### Work task
Please write out the lines below again, changing "surveyor" to "inspector" wherever it occurs and leaving everything else as it is.
--------
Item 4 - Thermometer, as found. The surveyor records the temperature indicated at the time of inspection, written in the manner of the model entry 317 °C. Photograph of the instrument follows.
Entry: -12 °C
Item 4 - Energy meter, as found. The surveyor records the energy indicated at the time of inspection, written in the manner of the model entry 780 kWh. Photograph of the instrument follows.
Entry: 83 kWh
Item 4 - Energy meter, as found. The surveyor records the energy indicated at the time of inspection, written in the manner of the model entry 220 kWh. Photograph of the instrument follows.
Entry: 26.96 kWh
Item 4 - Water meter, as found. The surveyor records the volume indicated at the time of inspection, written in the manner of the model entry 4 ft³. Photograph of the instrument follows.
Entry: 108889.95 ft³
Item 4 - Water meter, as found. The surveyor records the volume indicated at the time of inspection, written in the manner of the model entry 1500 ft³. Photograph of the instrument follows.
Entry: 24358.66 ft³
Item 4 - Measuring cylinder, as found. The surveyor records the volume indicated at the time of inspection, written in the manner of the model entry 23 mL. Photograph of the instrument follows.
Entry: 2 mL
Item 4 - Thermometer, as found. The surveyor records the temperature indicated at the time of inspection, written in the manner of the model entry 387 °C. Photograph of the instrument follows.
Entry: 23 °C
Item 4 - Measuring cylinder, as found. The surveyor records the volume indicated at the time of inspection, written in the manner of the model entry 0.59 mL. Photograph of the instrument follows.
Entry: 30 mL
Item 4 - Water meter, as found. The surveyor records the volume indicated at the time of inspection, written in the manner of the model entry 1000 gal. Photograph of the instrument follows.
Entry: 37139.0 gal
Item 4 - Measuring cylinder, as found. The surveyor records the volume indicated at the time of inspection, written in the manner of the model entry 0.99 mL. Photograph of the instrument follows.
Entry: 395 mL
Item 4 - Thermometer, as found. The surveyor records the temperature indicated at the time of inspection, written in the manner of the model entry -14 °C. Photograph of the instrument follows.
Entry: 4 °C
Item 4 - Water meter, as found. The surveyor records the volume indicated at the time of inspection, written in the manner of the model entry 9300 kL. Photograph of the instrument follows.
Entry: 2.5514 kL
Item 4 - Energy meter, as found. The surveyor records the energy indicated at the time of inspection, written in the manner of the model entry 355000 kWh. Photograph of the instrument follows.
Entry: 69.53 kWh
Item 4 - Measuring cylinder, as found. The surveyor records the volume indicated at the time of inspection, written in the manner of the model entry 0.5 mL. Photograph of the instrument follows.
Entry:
--------
### Response area
Item 4 - Thermometer, as found. The inspector records the temperature indicated at the time of inspection, written in the manner of the model entry 317 °C. Photograph of the instrument follows.
Entry: -12 °C
Item 4 - Energy meter, as found. The inspector records the energy indicated at the time of inspection, written in the manner of the model entry 780 kWh. Photograph of the instrument follows.
Entry: 83 kWh
Item 4 - Energy meter, as found. The inspector records the energy indicated at the time of inspection, written in the manner of the model entry 220 kWh. Photograph of the instrument follows.
Entry: 26.96 kWh
Item 4 - Water meter, as found. The inspector records the volume indicated at the time of inspection, written in the manner of the model entry 4 ft³. Photograph of the instrument follows.
Entry: 108889.95 ft³
Item 4 - Water meter, as found. The inspector records the volume indicated at the time of inspection, written in the manner of the model entry 1500 ft³. Photograph of the instrument follows.
Entry: 24358.66 ft³
Item 4 - Measuring cylinder, as found. The inspector records the volume indicated at the time of inspection, written in the manner of the model entry 23 mL. Photograph of the instrument follows.
Entry: 2 mL
Item 4 - Thermometer, as found. The inspector records the temperature indicated at the time of inspection, written in the manner of the model entry 387 °C. Photograph of the instrument follows.
Entry: 23 °C
Item 4 - Measuring cylinder, as found. The inspector records the volume indicated at the time of inspection, written in the manner of the model entry 0.59 mL. Photograph of the instrument follows.
Entry: 30 mL
Item 4 - Water meter, as found. The inspector records the volume indicated at the time of inspection, written in the manner of the model entry 1000 gal. Photograph of the instrument follows.
Entry: 37139.0 gal
Item 4 - Measuring cylinder, as found. The inspector records the volume indicated at the time of inspection, written in the manner of the model entry 0.99 mL. Photograph of the instrument follows.
Entry: 395 mL
Item 4 - Thermometer, as found. The inspector records the temperature indicated at the time of inspection, written in the manner of the model entry -14 °C. Photograph of the instrument follows.
Entry: 4 °C
Item 4 - Water meter, as found. The inspector records the volume indicated at the time of inspection, written in the manner of the model entry 9300 kL. Photograph of the instrument follows.
Entry: 2.5514 kL
Item 4 - Energy meter, as found. The inspector records the energy indicated at the time of inspection, written in the manner of the model entry 355000 kWh. Photograph of the instrument follows.
Entry: 69.53 kWh
Item 4 - Measuring cylinder, as found. The inspector records the volume indicated at the time of inspection, written in the manner of the model entry 0.5 mL. Photograph of the instrument follows.
Entry:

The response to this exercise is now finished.